Zaman, zaman ziyaret ettiği eski bakanına, bu defa geçen bayramı kutlamak için gelmiş, ama aynı niyetle gelen bakanın memleketlilerinin oldukça kalabalık olması nedeniyle görüşme sırası beklemek zorunda kalmıştı.

Şoföre, bakanlığa döneceğini söyleyip, ziyareti sırasında kapattığı telefonunu açık konuma getirdiği an, arama zili çaldı.

Ekranda Özel Kalem yazdığını görünce, birden içine anlam veremediği bir rahatsızlık çöktü. Uzun zamandır bakan’la görüşüp raporlarını imzalatamıyor, özel kalemine ilettiği bütün görüşme talepleri yanıtsız kalıyordu. Şimdi tam da eski bakanını ziyaret ettiği gün, hem de ziyaretin hemen arkasından özel kalemden aranması neyin nesiydi. Bunun sadece bir tesadüf olamayacağı endişesi kafasına hızla takıldı.

Tedirginlikle açtığı telefonun öbür ucundaki özel kalem müdiresinin, kaç kez aradıklarını ama telefonunun yanıt vermediğini, bakan beyin derhal kendisiyle görüşmek istediğini söyleyen tarazlanmış sesinin, her zamankinden farklı, soğuk, ama heyecanlı da olduğunu hissedince, konunun ne olduğunu bilip, bilmediğini bile soramadı.

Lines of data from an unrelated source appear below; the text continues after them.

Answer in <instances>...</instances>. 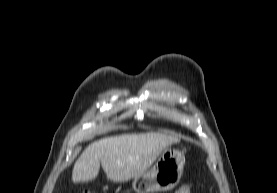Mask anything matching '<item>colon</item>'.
Here are the masks:
<instances>
[{
  "instance_id": "5ec220e1",
  "label": "colon",
  "mask_w": 277,
  "mask_h": 193,
  "mask_svg": "<svg viewBox=\"0 0 277 193\" xmlns=\"http://www.w3.org/2000/svg\"><path fill=\"white\" fill-rule=\"evenodd\" d=\"M82 193H90L87 191H84ZM174 193H191V184L185 183L183 184L178 190H176Z\"/></svg>"
}]
</instances>
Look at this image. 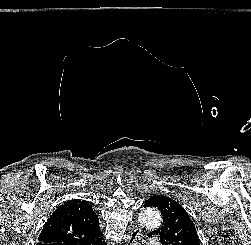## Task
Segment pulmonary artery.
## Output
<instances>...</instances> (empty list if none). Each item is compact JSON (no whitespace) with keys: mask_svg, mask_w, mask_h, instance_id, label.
<instances>
[{"mask_svg":"<svg viewBox=\"0 0 251 245\" xmlns=\"http://www.w3.org/2000/svg\"><path fill=\"white\" fill-rule=\"evenodd\" d=\"M150 245H160V242L156 238H152L149 242Z\"/></svg>","mask_w":251,"mask_h":245,"instance_id":"obj_1","label":"pulmonary artery"}]
</instances>
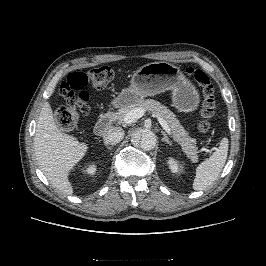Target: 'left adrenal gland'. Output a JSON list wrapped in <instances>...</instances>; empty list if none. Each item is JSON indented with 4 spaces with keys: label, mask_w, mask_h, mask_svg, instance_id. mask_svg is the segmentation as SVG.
Returning <instances> with one entry per match:
<instances>
[{
    "label": "left adrenal gland",
    "mask_w": 266,
    "mask_h": 266,
    "mask_svg": "<svg viewBox=\"0 0 266 266\" xmlns=\"http://www.w3.org/2000/svg\"><path fill=\"white\" fill-rule=\"evenodd\" d=\"M161 133L164 136L162 138V142L167 143L169 146H171L172 145V141L169 139V137L167 136V134L164 131H162Z\"/></svg>",
    "instance_id": "left-adrenal-gland-1"
}]
</instances>
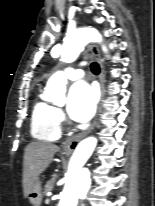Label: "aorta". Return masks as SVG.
<instances>
[{"label": "aorta", "mask_w": 155, "mask_h": 206, "mask_svg": "<svg viewBox=\"0 0 155 206\" xmlns=\"http://www.w3.org/2000/svg\"><path fill=\"white\" fill-rule=\"evenodd\" d=\"M101 41L102 36L93 28H78L69 32L62 46L61 60L73 62L83 51L86 44ZM102 49L107 52L105 46H102ZM66 83L67 78L63 72L53 74L45 88L46 98L54 104L63 103L65 101ZM96 145L97 139L88 137L76 147L69 162L67 179L58 206H77L80 199L86 197L90 188V173L84 165L92 155Z\"/></svg>", "instance_id": "aorta-1"}]
</instances>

Telefonu kapattıktan sonra şoförüne daha hızlı olmasını söyledi.

Uzun zamandır aranmazken bugün aranmasının tesadüf olmadığı yönündeki endişelerinde haklı olduğuna karar vermişti bile...

Mutlaka, mecliste eski bakanla görüşmeyi beklerken, kendisini tanıyan birileri gördü ve bakan’a yetiştirdi diye düşünüyordu.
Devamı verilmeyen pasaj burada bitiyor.